What is ‘sex’? The Supreme Court must choose between the rule of law and the gender activists

Tuesday is a big day at the Supreme Court.

The court will hear oral arguments in a trio of cases together, the outcome of which will determine anti-discrimination law and the fate of gay and transgender rights throughout the entire country. Ultimately, the justices will have to decide between the policy preferences of left-wing activists and upholding the law as we know it.

The cases concern Title VII of the Civil Rights Act of 1964, which “prohibits employment discrimination based on race, color, religion, sex and national origin.” The court will decide whether the term “sex” as used there also applies to sexual orientation or gender identity. On one side, you have plaintiffs who say they were discriminated against for their sexual orientation or gender identity, aligned with left-wing activist groups such as the American Civil Liberties Union and the Human Rights Campaign. In opposition, you have the businesses in question, as well as the Department of Justice, which wishes to see the law interpreted as legislators intended and as voters were able to agree to at the time.

In the 1960s, when the Civil Rights Act was written and passed Congress, it’s clear that legislators did not intend it to apply to homosexuality or transgender identity. In the decades since, Congress has repeatedly considered adding explicit protections for sexual orientation and gender identity to anti-discrimination law and decided against doing so. Still, the activist argument that the Supreme Court should discover these protections in existing law by redefining or re-understanding the meaning of sex discrimination is an interesting one and worth parsing out.

The logic goes like this: In a previous case, the Supreme Court ruled that anti-discrimination protections for “sex” also apply to sex stereotyping. They argue that anti-gay discrimination is a form of sex-stereotyping, for instance, you are firing a man for marrying another man when you would not do the same thing to a woman. The argument is similar for gender identity — i.e. a transgender employee fired for wearing a dress is being fired for something the opposite sex would not face punishment for. Thus, they argue, it’s all captured under protections for sex.

While it’s novel and clever, there are a few problems with this argument.

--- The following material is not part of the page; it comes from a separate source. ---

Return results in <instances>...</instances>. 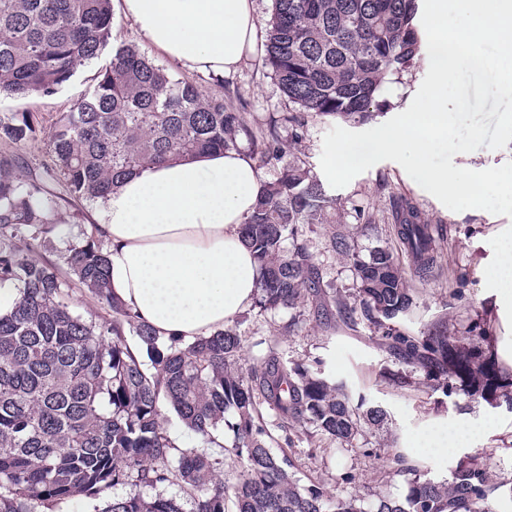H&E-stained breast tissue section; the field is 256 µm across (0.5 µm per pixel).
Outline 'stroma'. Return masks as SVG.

For one, there’s a strong case to be made that laws must be interpreted how they were intended by legislators, not twisted around to discover new meanings and advance a new political agenda, no matter how popular. To find gay or transgender anti-discrimination protections in this law, even though legislators have repeatedly rejected them — and continue to do so — would be to flout the will of Congress and appropriate the legislative branch’s authority via judicial fiat.

Additionally, “sex” is simply not the same thing as sexual orientation, no matter how many times you squint at the law and try to convince yourself otherwise. Sex describes a biological, binary categorization of males and females; sexual orientation is about romantic attraction.

And if someone is fired for being gay, we obviously wouldn’t call that “sexist” — we’d call it “homophobic.” So, too, an employer who fires a transgender person might be “transphobic” or even “cruel,” but that doesn’t make them “sexist” or their deed an act of “sex” discrimination.

Left-wing activists routinely conflate the merits of whether or not gay and transgender people should be protected under anti-discrimination law with whether the question of whether they are included under the law. For instance, when the Trump administration called on the Supreme Court to interpret the law as intended, they were slimed as “anti-LGBT’ by leftist activists. So, too, conservative justices such as Neil Gorsuch are smeared as anti-gay for their approach to interpreting the law, even though they make no comment one way or the other on the political question.

This is a disgrace and a shame. No matter which way the Supreme Court eventually rules on these landmark gay and transgender rights cases, there are legitimate arguments on both sides of the Title VII issue. Despite the hysterical claims that might break out in the liberal press if the court eventually rules against gay and transgender activists, conservatives aren’t bigots for wanting to see the law enforced as it was written and passed.